A Santa Barbara County judge known for her toughness has been charged with six criminal violations in connection with an alleged argument with her domestic partner and subsequent arrest on suspicion of drunk driving last month.
The charges filed against Superior Court Judge Diana R. Hall include felony counts of battery on a cohabitant and using a gun to prevent a crime victim from making a report.
She also faces charges of displaying a firearm, driving under the influence of alcohol, driving with a blood alcohol reading above the legal limit of .08% and destruction of a telephone -- to keep her partner from making a 911 call to sheriff's deputies.
Hall's attorney, William Gamble, said Monday that she will contest all but the drunk-driving charges.
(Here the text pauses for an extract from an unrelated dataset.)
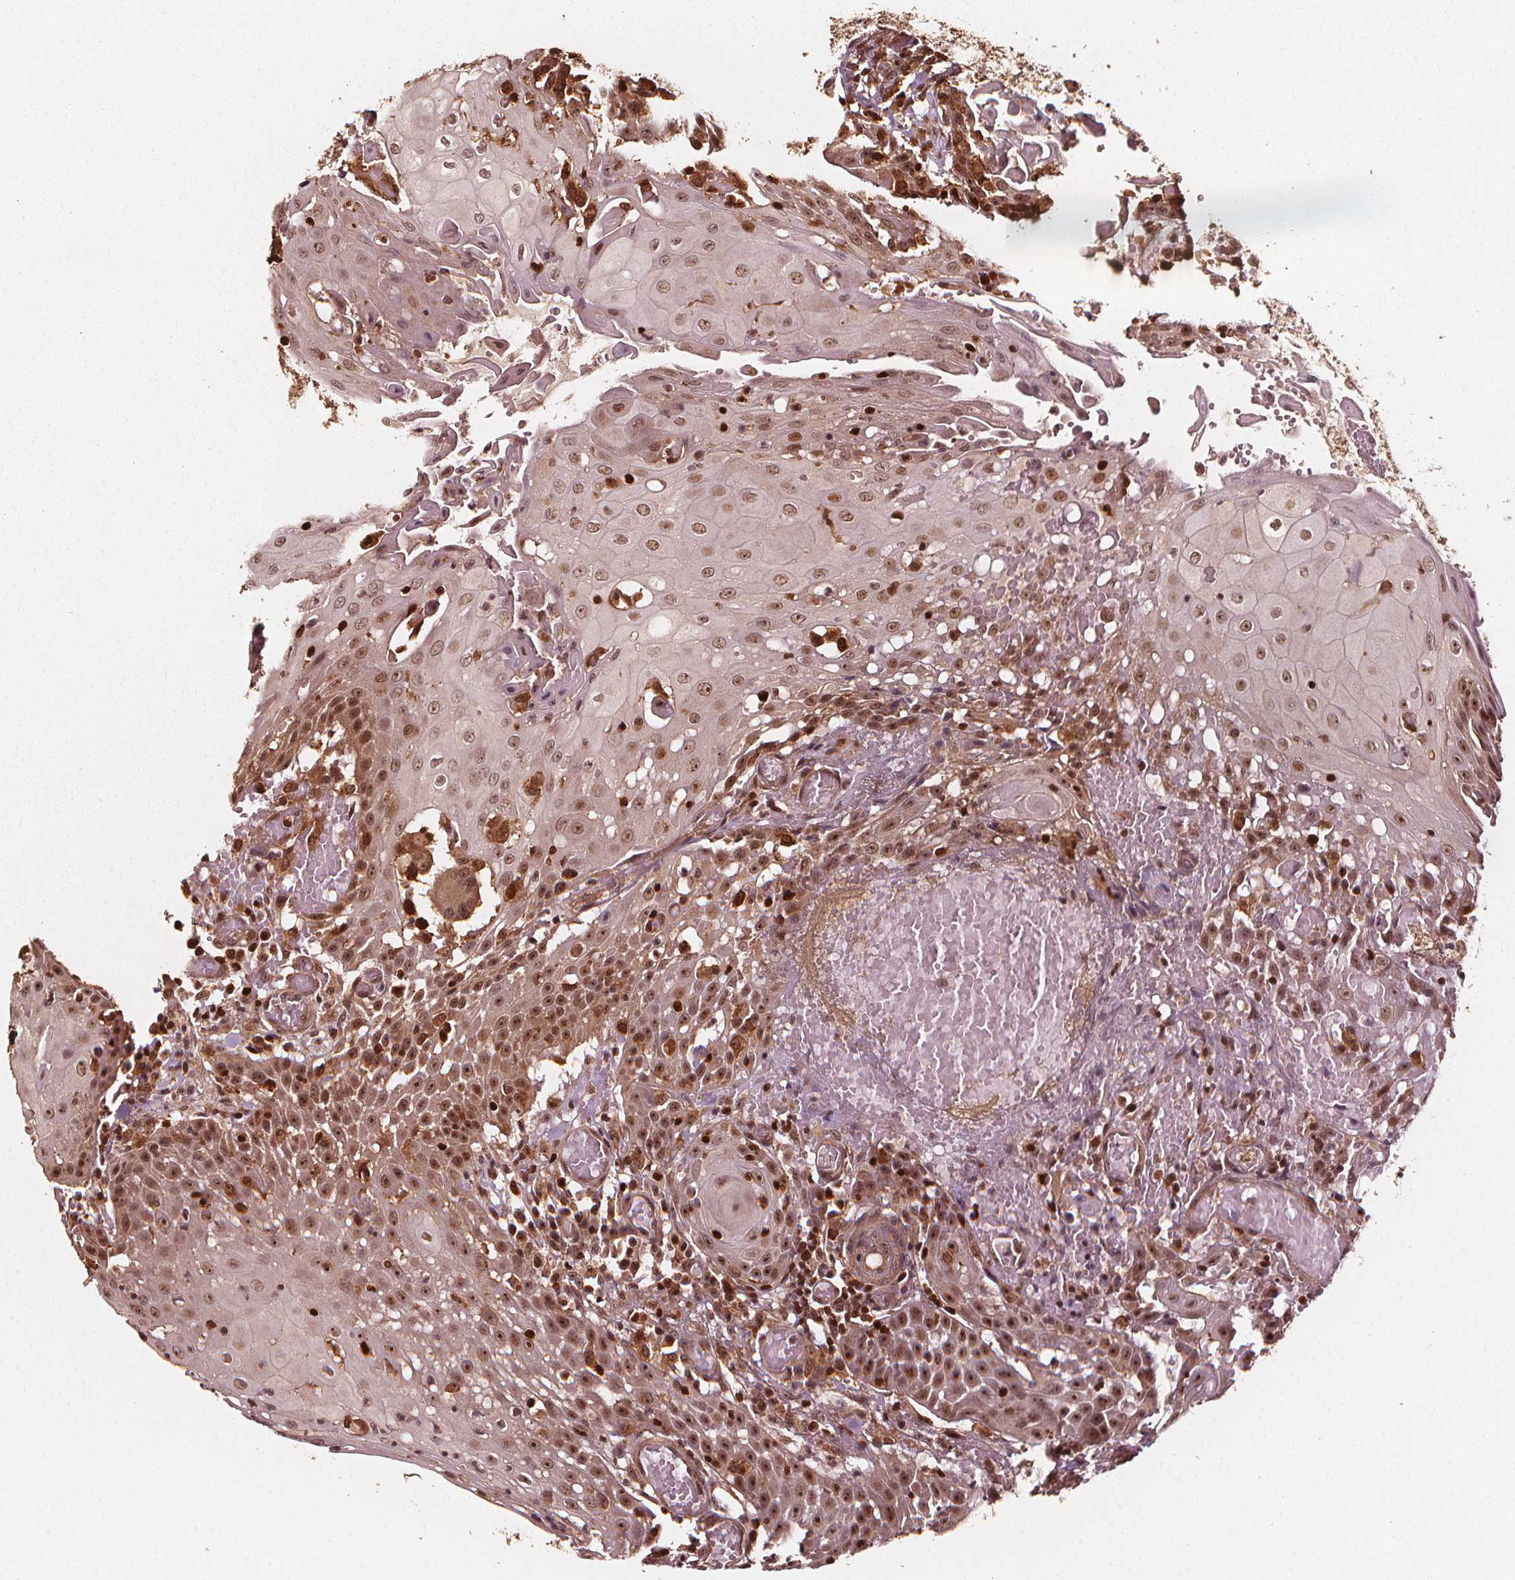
{"staining": {"intensity": "moderate", "quantity": ">75%", "location": "nuclear"}, "tissue": "head and neck cancer", "cell_type": "Tumor cells", "image_type": "cancer", "snomed": [{"axis": "morphology", "description": "Normal tissue, NOS"}, {"axis": "morphology", "description": "Squamous cell carcinoma, NOS"}, {"axis": "topography", "description": "Oral tissue"}, {"axis": "topography", "description": "Head-Neck"}], "caption": "A brown stain highlights moderate nuclear expression of a protein in human head and neck squamous cell carcinoma tumor cells. (DAB (3,3'-diaminobenzidine) IHC, brown staining for protein, blue staining for nuclei).", "gene": "EXOSC9", "patient": {"sex": "female", "age": 55}}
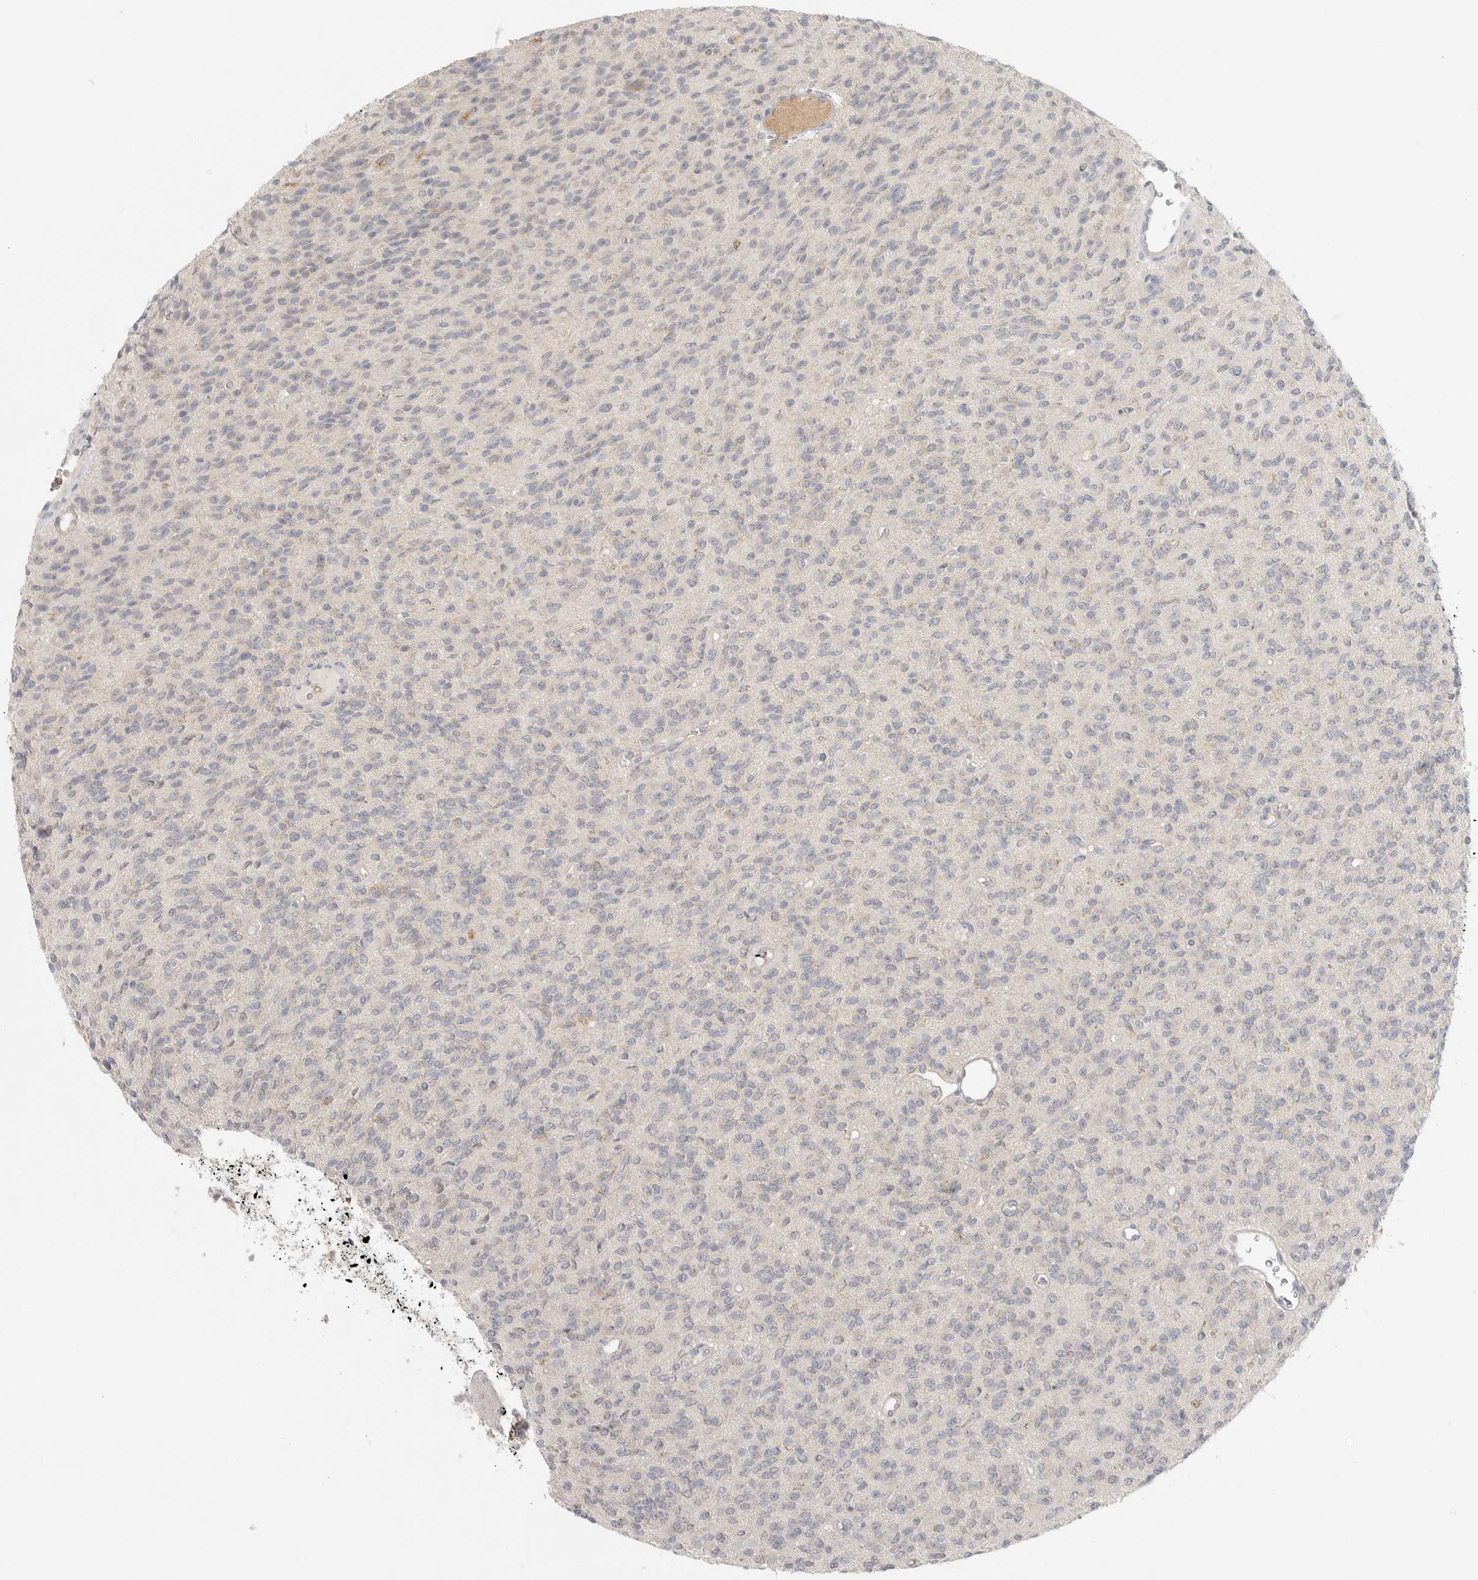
{"staining": {"intensity": "negative", "quantity": "none", "location": "none"}, "tissue": "glioma", "cell_type": "Tumor cells", "image_type": "cancer", "snomed": [{"axis": "morphology", "description": "Glioma, malignant, High grade"}, {"axis": "topography", "description": "Brain"}], "caption": "Immunohistochemistry (IHC) of glioma reveals no expression in tumor cells.", "gene": "SLC25A36", "patient": {"sex": "male", "age": 34}}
Hall, who has been on the bench for more than a dozen years, was despondent even before the incident because public defenders had moved to prevent her from hearing any criminal cases, Gamble said.
Under state law, the California Commission on Judicial Performance is required to suspend without pay any judge convicted of a felony. When such convictions are unchallenged or upheld on appeal, judges are removed from office.
"We have to fight these charges," said Gamble, who has represented Hall since her arrest at gunpoint Dec. 21 by Santa Barbara County sheriff's deputies.
"Some are fairly esoteric. I doubt most people ever heard that breaking a telephone is a felony, for example. The fact is that this a routine case about a couple of roommates who got in a little hassle. And the prosecution is making much too much out of it."
Hall, 52, was appointed a Municipal Court judge in 1990 by Gov. George Deukmejian and elevated to the Superior Court in 1998, when the two court systems were consolidated. She previously was a prosecutor in Shasta and Santa Barbara counties.
According to an application for a restraining order by Deidra Dykeman, which was granted after the Dec. 21 incident, Hall and Dykeman had lived together as domestic partners in a Santa Ynez Valley home they owned together for about four years.
Dykeman told court officials that the judge "became very angry and lost control of herself" during an argument.
At one point, she said, Hall produced a handgun and threatened to shoot one of Dykeman's two dogs if Dykeman didn't leave the house. Hall also allegedly pulled Dykeman's hair and broke the phone when she tried to call 911.
According to the restraining order request, Dykeman then ran into the garage with Hall following her, gun in hand. Dykeman said she blocked the door to keep Hall from getting in the garage, but Hall drove off.
Shortly after Hall's arrest, Gamble acknowledged that the judge had been feeling unusual pressure in recent months because of conflicts with defense lawyers. The only criminal judge in the county's small Lompoc courthouse, Hall was known for tough sentencing and a tough judicial style.
County public defenders subsequently have confirmed that they had discussed lodging mass peremptory challenges against Hall, to have her thrown off all criminal cases. That practice, known as "papering" a judge, can sometimes fatally damage a jurist's career by rendering him or her unable to handle cases.
Earlier this month, Gamble said he hoped the charges against Hall would be confined to drunk driving. Prosecutors said they are withholding any decisions on battery or gun charges pending completion of a thorough investigation.
Hall has been ordered to appear Jan. 23 at the county courthouse in Santa Maria for arraignment, said Deputy Dist. Atty. Kimberly Smith. A preliminary hearing date will be set at that time, she said.
Victoria Henley, director and chief counsel for the Commission on Judicial Performance, said Monday that state law does not call for immediate suspension of a judge when charges are made in a criminal complaint. But suspension with pay does begin if a judge is bound over for trial.
After the Dec. 21 incident, Hall was transferred from Lompoc to the Santa Maria courthouse, where she has been preparing to help on civil cases. Gamble said Monday that she is continuing to report for work there.
Gamble said that once he has studied the case in more detail, he may request that the case be transferred outside the jurisdiction of the Santa Barbara County district attorney to the state attorney general's office. Such a change is frequently granted when issues of judicial propriety are involved.